* Records supplied *
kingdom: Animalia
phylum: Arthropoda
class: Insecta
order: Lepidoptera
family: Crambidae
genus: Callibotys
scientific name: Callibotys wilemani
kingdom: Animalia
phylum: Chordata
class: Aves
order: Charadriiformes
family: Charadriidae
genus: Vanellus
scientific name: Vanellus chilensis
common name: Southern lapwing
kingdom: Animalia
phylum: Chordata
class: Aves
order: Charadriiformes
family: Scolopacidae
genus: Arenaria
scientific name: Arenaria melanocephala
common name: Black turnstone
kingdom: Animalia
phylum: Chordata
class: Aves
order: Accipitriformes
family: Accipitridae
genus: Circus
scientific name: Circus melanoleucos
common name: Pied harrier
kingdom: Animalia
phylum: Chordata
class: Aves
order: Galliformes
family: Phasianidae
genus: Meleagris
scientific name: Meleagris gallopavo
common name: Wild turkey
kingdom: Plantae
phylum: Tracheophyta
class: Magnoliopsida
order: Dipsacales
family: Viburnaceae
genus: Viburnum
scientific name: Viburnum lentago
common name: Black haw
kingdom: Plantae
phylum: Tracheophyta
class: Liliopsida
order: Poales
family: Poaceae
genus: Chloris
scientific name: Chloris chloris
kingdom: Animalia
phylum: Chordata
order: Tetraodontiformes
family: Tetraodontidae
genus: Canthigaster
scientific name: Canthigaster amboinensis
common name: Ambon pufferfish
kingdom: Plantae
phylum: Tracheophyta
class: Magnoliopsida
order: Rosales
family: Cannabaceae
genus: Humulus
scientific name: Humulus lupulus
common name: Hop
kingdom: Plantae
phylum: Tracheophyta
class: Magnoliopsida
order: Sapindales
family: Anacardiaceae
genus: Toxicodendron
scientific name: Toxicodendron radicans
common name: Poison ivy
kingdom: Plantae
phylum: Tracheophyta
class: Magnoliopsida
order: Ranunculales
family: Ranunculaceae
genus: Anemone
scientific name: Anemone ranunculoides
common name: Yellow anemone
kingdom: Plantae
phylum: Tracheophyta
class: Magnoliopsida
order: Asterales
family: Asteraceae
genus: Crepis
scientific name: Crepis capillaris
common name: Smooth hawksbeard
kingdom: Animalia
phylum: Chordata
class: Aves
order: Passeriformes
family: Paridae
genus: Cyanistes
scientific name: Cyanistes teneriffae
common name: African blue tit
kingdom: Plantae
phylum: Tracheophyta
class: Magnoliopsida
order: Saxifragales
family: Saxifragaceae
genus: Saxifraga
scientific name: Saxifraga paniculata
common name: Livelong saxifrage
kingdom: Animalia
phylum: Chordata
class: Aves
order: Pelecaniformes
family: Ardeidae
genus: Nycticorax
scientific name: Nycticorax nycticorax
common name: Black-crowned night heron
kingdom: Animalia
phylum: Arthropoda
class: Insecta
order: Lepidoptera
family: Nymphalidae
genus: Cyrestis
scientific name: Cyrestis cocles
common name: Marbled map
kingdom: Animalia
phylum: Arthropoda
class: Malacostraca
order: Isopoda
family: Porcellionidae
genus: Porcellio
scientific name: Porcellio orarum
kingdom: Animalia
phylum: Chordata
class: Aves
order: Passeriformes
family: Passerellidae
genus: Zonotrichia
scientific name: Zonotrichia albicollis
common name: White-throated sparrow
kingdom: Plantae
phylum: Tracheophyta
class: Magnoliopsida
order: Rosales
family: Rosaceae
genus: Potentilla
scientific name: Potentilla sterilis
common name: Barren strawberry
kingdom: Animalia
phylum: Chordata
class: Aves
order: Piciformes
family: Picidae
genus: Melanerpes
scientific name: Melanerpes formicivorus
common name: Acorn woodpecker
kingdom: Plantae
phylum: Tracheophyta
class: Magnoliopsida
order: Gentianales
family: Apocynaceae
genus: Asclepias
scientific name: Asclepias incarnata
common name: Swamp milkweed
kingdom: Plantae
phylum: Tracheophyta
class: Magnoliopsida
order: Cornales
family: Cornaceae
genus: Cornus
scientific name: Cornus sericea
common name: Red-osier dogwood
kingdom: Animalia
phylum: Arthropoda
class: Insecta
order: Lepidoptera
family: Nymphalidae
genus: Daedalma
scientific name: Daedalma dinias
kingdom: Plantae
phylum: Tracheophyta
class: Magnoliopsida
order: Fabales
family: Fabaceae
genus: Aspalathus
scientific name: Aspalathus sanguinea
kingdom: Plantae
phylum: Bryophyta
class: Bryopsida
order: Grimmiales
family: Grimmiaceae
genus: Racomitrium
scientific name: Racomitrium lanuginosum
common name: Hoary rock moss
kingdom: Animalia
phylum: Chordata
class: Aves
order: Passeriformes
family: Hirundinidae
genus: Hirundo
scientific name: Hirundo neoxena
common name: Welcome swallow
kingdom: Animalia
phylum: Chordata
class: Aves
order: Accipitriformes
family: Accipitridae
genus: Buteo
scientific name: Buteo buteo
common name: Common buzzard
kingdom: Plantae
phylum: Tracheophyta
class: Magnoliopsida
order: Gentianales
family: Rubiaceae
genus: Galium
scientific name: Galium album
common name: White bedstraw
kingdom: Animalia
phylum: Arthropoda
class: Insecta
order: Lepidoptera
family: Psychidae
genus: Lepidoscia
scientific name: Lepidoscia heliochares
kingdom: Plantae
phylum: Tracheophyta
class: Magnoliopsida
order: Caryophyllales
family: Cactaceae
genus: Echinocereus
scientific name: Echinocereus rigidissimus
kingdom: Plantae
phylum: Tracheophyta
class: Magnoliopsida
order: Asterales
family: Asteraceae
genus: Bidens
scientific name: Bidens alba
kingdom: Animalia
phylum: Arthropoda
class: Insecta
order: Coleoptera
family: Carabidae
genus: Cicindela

* The problem *
Retype every line of the material above word for word.

* Solution for this task *
kingdom: Animalia
phylum: Arthropoda
class: Insecta
order: Lepidoptera
family: Crambidae
genus: Callibotys
scientific name: Callibotys wilemani
kingdom: Animalia
phylum: Chordata
class: Aves
order: Charadriiformes
family: Charadriidae
genus: Vanellus
scientific name: Vanellus chilensis
common name: Southern lapwing
kingdom: Animalia
phylum: Chordata
class: Aves
order: Charadriiformes
family: Scolopacidae
genus: Arenaria
scientific name: Arenaria melanocephala
common name: Black turnstone
kingdom: Animalia
phylum: Chordata
class: Aves
order: Accipitriformes
family: Accipitridae
genus: Circus
scientific name: Circus melanoleucos
common name: Pied harrier
kingdom: Animalia
phylum: Chordata
class: Aves
order: Galliformes
family: Phasianidae
genus: Meleagris
scientific name: Meleagris gallopavo
common name: Wild turkey
kingdom: Plantae
phylum: Tracheophyta
class: Magnoliopsida
order: Dipsacales
family: Viburnaceae
genus: Viburnum
scientific name: Viburnum lentago
common name: Black haw
kingdom: Plantae
phylum: Tracheophyta
class: Liliopsida
order: Poales
family: Poaceae
genus: Chloris
scientific name: Chloris chloris
kingdom: Animalia
phylum: Chordata
order: Tetraodontiformes
family: Tetraodontidae
genus: Canthigaster
scientific name: Canthigaster amboinensis
common name: Ambon pufferfish
kingdom: Plantae
phylum: Tracheophyta
class: Magnoliopsida
order: Rosales
family: Cannabaceae
genus: Humulus
scientific name: Humulus lupulus
common name: Hop
kingdom: Plantae
phylum: Tracheophyta
class: Magnoliopsida
order: Sapindales
family: Anacardiaceae
genus: Toxicodendron
scientific name: Toxicodendron radicans
common name: Poison ivy
kingdom: Plantae
phylum: Tracheophyta
class: Magnoliopsida
order: Ranunculales
family: Ranunculaceae
genus: Anemone
scientific name: Anemone ranunculoides
common name: Yellow anemone
kingdom: Plantae
phylum: Tracheophyta
class: Magnoliopsida
order: Asterales
family: Asteraceae
genus: Crepis
scientific name: Crepis capillaris
common name: Smooth hawksbeard
kingdom: Animalia
phylum: Chordata
class: Aves
order: Passeriformes
family: Paridae
genus: Cyanistes
scientific name: Cyanistes teneriffae
common name: African blue tit
kingdom: Plantae
phylum: Tracheophyta
class: Magnoliopsida
order: Saxifragales
family: Saxifragaceae
genus: Saxifraga
scientific name: Saxifraga paniculata
common name: Livelong saxifrage
kingdom: Animalia
phylum: Chordata
class: Aves
order: Pelecaniformes
family: Ardeidae
genus: Nycticorax
scientific name: Nycticorax nycticorax
common name: Black-crowned night heron
kingdom: Animalia
phylum: Arthropoda
class: Insecta
order: Lepidoptera
family: Nymphalidae
genus: Cyrestis
scientific name: Cyrestis cocles
common name: Marbled map
kingdom: Animalia
phylum: Arthropoda
class: Malacostraca
order: Isopoda
family: Porcellionidae
genus: Porcellio
scientific name: Porcellio orarum
kingdom: Animalia
phylum: Chordata
class: Aves
order: Passeriformes
family: Passerellidae
genus: Zonotrichia
scientific name: Zonotrichia albicollis
common name: White-throated sparrow
kingdom: Plantae
phylum: Tracheophyta
class: Magnoliopsida
order: Rosales
family: Rosaceae
genus: Potentilla
scientific name: Potentilla sterilis
common name: Barren strawberry
kingdom: Animalia
phylum: Chordata
class: Aves
order: Piciformes
family: Picidae
genus: Melanerpes
scientific name: Melanerpes formicivorus
common name: Acorn woodpecker
kingdom: Plantae
phylum: Tracheophyta
class: Magnoliopsida
order: Gentianales
family: Apocynaceae
genus: Asclepias
scientific name: Asclepias incarnata
common name: Swamp milkweed
kingdom: Plantae
phylum: Tracheophyta
class: Magnoliopsida
order: Cornales
family: Cornaceae
genus: Cornus
scientific name: Cornus sericea
common name: Red-osier dogwood
kingdom: Animalia
phylum: Arthropoda
class: Insecta
order: Lepidoptera
family: Nymphalidae
genus: Daedalma
scientific name: Daedalma dinias
kingdom: Plantae
phylum: Tracheophyta
class: Magnoliopsida
order: Fabales
family: Fabaceae
genus: Aspalathus
scientific name: Aspalathus sanguinea
kingdom: Plantae
phylum: Bryophyta
class: Bryopsida
order: Grimmiales
family: Grimmiaceae
genus: Racomitrium
scientific name: Racomitrium lanuginosum
common name: Hoary rock moss
kingdom: Animalia
phylum: Chordata
class: Aves
order: Passeriformes
family: Hirundinidae
genus: Hirundo
scientific name: Hirundo neoxena
common name: Welcome swallow
kingdom: Animalia
phylum: Chordata
class: Aves
order: Accipitriformes
family: Accipitridae
genus: Buteo
scientific name: Buteo buteo
common name: Common buzzard
kingdom: Plantae
phylum: Tracheophyta
class: Magnoliopsida
order: Gentianales
family: Rubiaceae
genus: Galium
scientific name: Galium album
common name: White bedstraw
kingdom: Animalia
phylum: Arthropoda
class: Insecta
order: Lepidoptera
family: Psychidae
genus: Lepidoscia
scientific name: Lepidoscia heliochares
kingdom: Plantae
phylum: Tracheophyta
class: Magnoliopsida
order: Caryophyllales
family: Cactaceae
genus: Echinocereus
scientific name: Echinocereus rigidissimus
kingdom: Plantae
phylum: Tracheophyta
class: Magnoliopsida
order: Asterales
family: Asteraceae
genus: Bidens
scientific name: Bidens alba
kingdom: Animalia
phylum: Arthropoda
class: Insecta
order: Coleoptera
family: Carabidae
genus: Cicindela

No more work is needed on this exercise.